The paper presents a novel variational matrix-learning Fourier network that simplifies physics-informed training into a linear problem, avoiding complex differentiation and tuning.

Findings

VMLFN achieves high accuracy in heat conduction, solid mechanics, and wave problems.

It provides substantial speedup over traditional finite-element and neural network methods.

The method effectively captures the spectral range of target problems with a heuristic frequency scan.

Abstract

Multiphysics simulation is critical for system-technology co-optimization (STCO) in chiplet-based design, but repeated finite-element solutions of PDE-governed problems are computationally expensive in parametric design exploration. This paper proposes a variational matrix-learning Fourier network (VMLFN) for efficient parametric multiphysics surrogate modeling. VMLFN constructs a log-space sine neural representation with randomly sampled spectral frequencies, frequency-dependent decay regulation, and embedded Dirichlet boundary conditions.

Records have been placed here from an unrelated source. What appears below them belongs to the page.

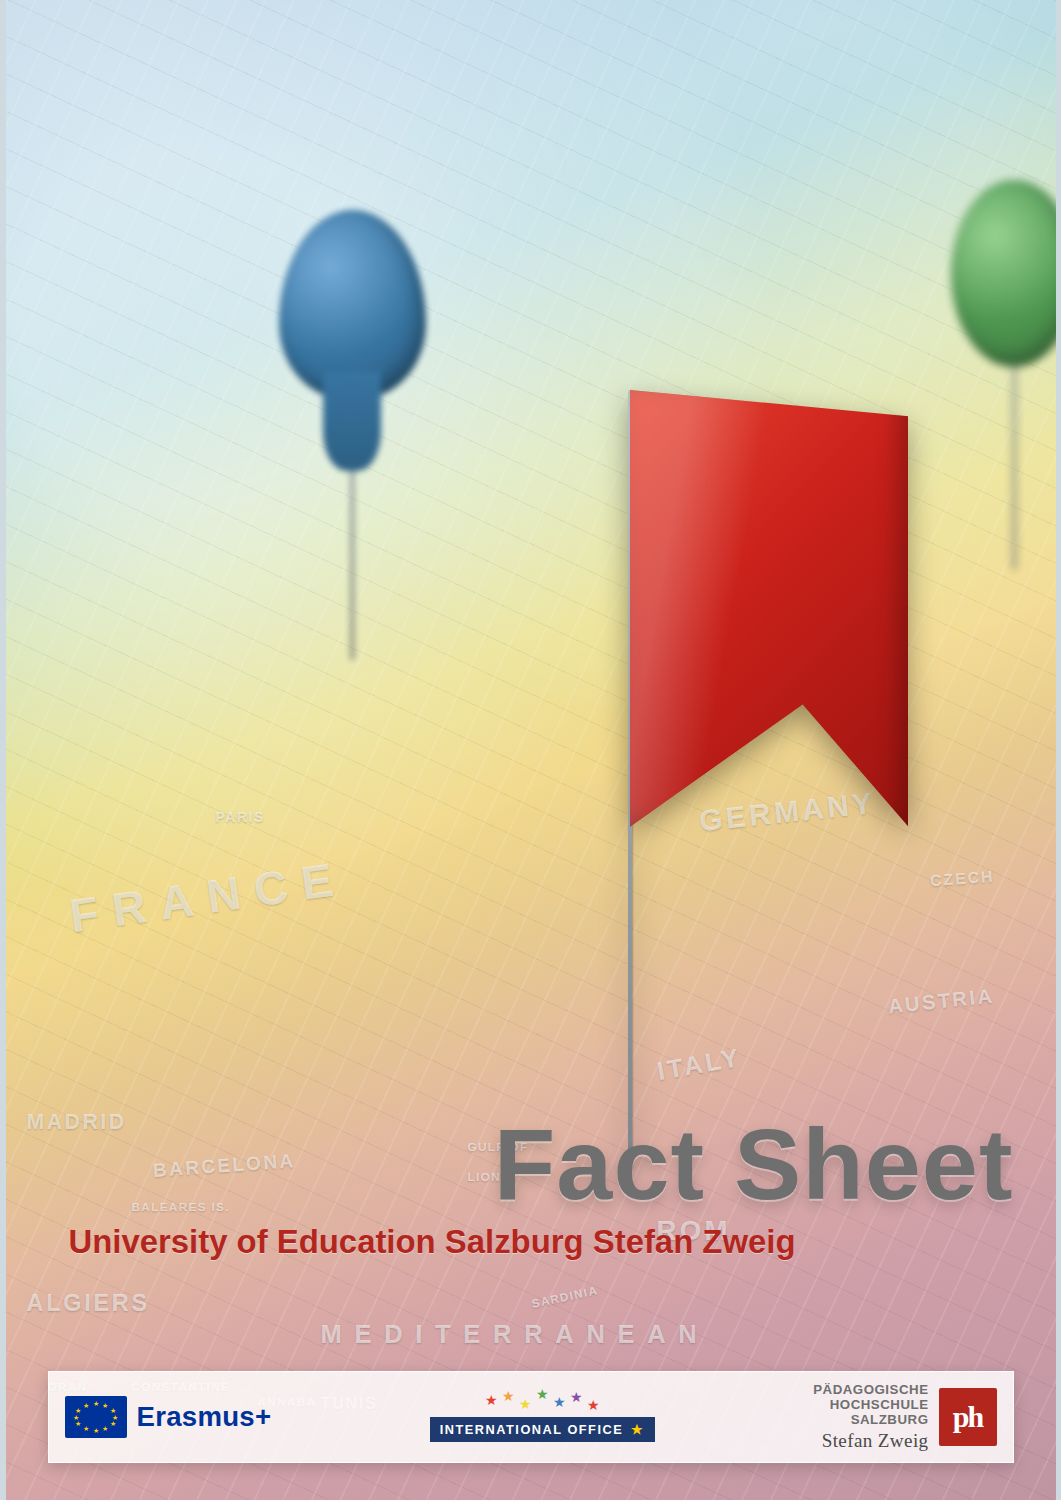France Germany Italy Austria Czech Paris Madrid Barcelona Baleares Is. Rom Algiers Mediterranean Sardinia Tunis Oran Constantine Annaba Gulf of Lions
Fact Sheet
University of Education Salzburg Stefan Zweig
★ ★ ★ ★ ★ ★ ★ ★ ★ ★ ★ ★
Erasmus+
★★★★★★★
INTERNATIONAL OFFICE ★
Pädagogische
Hochschule
Salzburg
Stefan Zweig
ph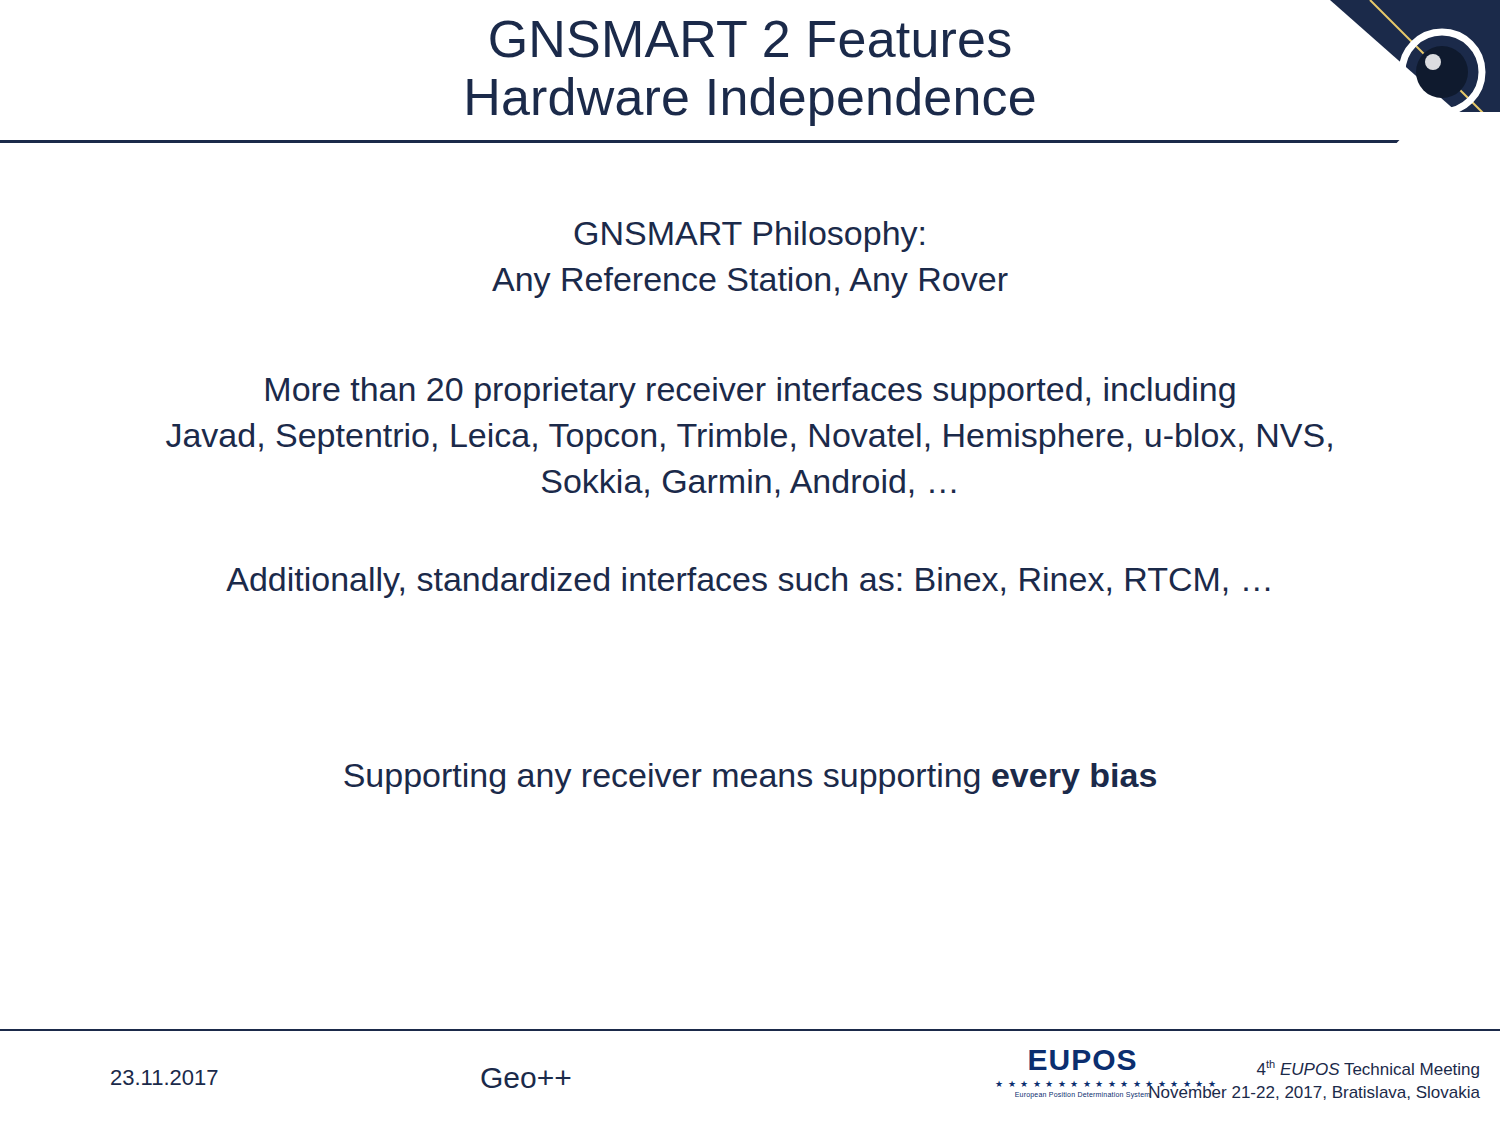GNSMART 2 Features Hardware Independence
GNSMART Philosophy: Any Reference Station, Any Rover
More than 20 proprietary receiver interfaces supported, including
Javad, Septentrio, Leica, Topcon, Trimble, Novatel, Hemisphere, u-blox, NVS,
Sokkia, Garmin, Android, …
Additionally, standardized interfaces such as: Binex, Rinex, RTCM, …
Supporting any receiver means supporting every bias
23.11.2017
Geo++
EUPOS
★ ★ ★ ★ ★ ★ ★ ★ ★ ★ ★ ★ ★ ★ ★ ★ ★ ★
European Position Determination System
4th EUPOS Technical Meeting
November 21-22, 2017, Bratislava, Slovakia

With fixed hidden-layer parameters, the output-layer weights are determined by reformulating the governing PDEs into variational weak forms and enforcing the stationarity condition of the resulting energy functional. This converts physics-informed training into a linear matrix-solving problem, requiring only first-order derivatives and avoiding both high-order automatic differentiation and penalty-coefficient tuning. A heuristic frequency-scanning algorithm is further introduced to select a problem-adaptive maximum frequency that covers the dominant spectral range of the target problem. The proposed method is validated on heat conduction, solid mechanics, and Helmholtz wave propagation problems. Results from five benchmark cases demonstrate that VMLFN delivers accurate full-field predictions with substantial speedup over conventional physics-informed neural networks and repeated finite-element simulations.